For one day, five years ago, the universe as we know it imploded a teeny tiny bit.
It was October 2009, and political and cultural critic Bill Maher, who is known for his progressive views on most everything, locked horns on his HBO show with Bill Frist, a conservative Republican, former U.S. senator and physician from Tennessee over flu vaccines.
In a back and forth with Frist, a heart surgeon, Maher posited: "Why would you let (the government) be the ones to stick a disease into your arm? I would never get a swine-flu vaccine or any vaccine. I don't trust the government, especially with my health."

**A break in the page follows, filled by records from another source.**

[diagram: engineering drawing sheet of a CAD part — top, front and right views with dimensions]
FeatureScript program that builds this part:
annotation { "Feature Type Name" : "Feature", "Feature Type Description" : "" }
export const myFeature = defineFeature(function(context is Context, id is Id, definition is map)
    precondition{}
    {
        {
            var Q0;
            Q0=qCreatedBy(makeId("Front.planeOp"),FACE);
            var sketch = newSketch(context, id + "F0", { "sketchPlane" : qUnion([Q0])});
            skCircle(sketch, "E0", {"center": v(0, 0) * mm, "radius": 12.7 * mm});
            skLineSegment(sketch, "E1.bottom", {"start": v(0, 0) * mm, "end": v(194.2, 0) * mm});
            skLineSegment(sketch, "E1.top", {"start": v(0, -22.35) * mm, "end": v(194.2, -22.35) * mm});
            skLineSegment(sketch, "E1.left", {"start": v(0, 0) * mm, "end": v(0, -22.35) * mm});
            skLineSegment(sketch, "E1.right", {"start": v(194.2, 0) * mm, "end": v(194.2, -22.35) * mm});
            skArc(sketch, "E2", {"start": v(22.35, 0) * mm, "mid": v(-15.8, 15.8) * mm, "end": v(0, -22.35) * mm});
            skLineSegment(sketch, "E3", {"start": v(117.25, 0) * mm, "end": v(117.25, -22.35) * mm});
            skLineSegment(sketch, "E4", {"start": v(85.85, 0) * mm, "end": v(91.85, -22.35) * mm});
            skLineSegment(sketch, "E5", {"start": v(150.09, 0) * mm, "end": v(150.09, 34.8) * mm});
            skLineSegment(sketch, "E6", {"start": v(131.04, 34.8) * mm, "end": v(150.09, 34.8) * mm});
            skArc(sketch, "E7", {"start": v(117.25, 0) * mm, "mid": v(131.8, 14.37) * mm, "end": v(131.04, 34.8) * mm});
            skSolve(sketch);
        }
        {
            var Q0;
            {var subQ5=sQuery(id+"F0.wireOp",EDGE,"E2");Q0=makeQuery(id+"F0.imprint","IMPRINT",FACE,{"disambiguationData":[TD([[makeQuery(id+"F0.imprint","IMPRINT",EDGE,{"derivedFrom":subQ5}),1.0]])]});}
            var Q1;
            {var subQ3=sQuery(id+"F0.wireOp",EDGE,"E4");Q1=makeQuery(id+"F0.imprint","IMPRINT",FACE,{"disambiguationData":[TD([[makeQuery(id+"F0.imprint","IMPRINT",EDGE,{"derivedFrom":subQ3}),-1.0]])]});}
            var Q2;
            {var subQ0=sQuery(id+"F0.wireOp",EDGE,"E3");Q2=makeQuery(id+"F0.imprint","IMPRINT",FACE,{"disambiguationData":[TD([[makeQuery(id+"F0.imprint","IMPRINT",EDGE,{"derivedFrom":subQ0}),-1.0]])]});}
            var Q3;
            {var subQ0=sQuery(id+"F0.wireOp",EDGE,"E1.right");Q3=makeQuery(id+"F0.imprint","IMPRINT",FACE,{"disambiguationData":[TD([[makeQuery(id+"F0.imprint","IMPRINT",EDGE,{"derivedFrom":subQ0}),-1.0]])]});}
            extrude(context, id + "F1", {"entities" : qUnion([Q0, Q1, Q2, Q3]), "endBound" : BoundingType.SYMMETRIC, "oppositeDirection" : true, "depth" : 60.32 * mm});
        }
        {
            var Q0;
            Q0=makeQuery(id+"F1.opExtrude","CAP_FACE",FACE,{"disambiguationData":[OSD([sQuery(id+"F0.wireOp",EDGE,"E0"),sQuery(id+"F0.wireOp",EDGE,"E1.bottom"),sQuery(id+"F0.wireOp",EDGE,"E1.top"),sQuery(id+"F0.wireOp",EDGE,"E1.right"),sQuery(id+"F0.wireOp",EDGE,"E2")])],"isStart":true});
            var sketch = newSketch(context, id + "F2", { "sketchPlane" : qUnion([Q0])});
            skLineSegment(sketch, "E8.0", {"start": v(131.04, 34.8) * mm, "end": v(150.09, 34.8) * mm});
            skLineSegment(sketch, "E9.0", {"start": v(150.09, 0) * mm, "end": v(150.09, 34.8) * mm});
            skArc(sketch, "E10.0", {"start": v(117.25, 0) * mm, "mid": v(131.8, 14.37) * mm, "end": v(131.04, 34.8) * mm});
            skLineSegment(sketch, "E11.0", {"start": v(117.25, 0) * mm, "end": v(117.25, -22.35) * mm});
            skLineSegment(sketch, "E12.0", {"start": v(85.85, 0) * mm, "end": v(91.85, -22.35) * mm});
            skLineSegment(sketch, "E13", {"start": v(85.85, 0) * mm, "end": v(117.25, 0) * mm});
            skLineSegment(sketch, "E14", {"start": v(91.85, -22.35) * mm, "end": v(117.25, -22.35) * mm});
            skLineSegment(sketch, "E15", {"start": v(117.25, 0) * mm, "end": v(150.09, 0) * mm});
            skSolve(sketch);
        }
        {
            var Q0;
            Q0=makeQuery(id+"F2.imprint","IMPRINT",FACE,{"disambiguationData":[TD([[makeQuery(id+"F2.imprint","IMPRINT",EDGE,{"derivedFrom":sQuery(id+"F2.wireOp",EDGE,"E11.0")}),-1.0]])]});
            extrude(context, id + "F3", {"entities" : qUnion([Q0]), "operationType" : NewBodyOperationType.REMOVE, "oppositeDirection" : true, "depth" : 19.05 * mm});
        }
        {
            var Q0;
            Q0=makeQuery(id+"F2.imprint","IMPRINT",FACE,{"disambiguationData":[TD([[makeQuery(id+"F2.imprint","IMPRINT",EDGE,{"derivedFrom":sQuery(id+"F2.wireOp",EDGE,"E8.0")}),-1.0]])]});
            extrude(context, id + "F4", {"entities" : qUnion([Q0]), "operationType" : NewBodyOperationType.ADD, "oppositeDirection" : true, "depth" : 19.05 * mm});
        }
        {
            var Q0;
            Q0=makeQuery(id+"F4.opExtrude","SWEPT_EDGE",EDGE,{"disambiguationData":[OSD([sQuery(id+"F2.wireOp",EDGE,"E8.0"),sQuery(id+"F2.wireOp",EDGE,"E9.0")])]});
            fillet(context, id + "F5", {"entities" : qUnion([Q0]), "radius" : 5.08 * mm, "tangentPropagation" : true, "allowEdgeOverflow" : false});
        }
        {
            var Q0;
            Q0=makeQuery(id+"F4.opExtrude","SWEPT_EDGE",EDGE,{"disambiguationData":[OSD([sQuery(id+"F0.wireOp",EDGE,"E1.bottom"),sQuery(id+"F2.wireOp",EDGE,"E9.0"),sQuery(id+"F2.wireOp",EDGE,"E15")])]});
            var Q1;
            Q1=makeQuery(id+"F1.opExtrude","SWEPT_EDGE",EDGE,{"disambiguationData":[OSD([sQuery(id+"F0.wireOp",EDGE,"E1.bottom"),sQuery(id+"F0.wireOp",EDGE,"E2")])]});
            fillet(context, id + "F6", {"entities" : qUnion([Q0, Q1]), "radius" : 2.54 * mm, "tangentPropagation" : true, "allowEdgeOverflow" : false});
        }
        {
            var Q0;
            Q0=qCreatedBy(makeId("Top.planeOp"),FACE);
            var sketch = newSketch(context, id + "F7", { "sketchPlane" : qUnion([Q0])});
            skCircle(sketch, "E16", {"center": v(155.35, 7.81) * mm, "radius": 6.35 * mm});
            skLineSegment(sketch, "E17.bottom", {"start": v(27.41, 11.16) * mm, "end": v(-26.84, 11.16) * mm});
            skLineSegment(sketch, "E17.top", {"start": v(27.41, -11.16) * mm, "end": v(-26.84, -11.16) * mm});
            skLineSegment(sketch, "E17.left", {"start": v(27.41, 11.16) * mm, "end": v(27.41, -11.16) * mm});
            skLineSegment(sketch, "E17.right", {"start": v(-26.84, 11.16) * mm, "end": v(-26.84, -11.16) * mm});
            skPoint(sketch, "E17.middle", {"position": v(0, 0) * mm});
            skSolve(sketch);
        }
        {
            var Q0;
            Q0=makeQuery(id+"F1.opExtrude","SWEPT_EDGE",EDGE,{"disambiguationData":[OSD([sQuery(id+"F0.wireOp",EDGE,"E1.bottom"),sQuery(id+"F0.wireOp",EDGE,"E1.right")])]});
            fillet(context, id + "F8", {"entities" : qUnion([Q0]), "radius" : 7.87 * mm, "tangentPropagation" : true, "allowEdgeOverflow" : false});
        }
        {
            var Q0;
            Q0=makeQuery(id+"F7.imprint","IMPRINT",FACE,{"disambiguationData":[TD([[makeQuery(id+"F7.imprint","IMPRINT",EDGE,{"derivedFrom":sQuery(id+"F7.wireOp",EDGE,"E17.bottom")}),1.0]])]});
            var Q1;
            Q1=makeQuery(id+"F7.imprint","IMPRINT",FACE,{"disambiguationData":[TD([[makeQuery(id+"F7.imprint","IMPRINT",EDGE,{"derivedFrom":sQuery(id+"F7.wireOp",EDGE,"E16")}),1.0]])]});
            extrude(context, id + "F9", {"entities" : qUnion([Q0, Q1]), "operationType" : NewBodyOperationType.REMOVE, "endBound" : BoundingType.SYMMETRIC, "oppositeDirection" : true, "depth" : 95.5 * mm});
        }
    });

Later, Dr. Frist told Maher of the comic's opposition to vaccinations: "Well, you're wrong. I'm serious."
Taken together with Maher blasting people on Twitter who received flu vaccines as "idiots," Maher earned a reputation as an anti-science "vaccine truther," a reference to conspiracy theorists who claim the U.S. government orchestrated the terrorist attacks of Sept. 11, 2001.
In 2009, public-health officials were in the throes of dealing with the pandemic of H1N1, a strain of influenza the media dubbed "swine flu," which caused an estimated 18,500 deaths worldwide.
Even odder, the controversy aligned Maher with the anti-vaccine movement, whose adherents tend to be the devoutly religious. Maher is an atheist. In response to the controversy, Maher clarified his position in a column for The Huffington Post, saying that he was merely offering a different point of view for consideration.
"And it's precisely because I am a Darwinist that I fear the overuse of antibiotics, since that is what has allowed nasty killer bugs like MRSA to adapt so effectively that they are often resistant to any antibiotic we can throw at it. There are consequences to vaccines and antibiotics. Some people want to study that, and some, it seems, want to call off the debate," Maher wrote in March 2010.
"I don't think it's 'anti-science' to pause and consider that point of view," he concluded.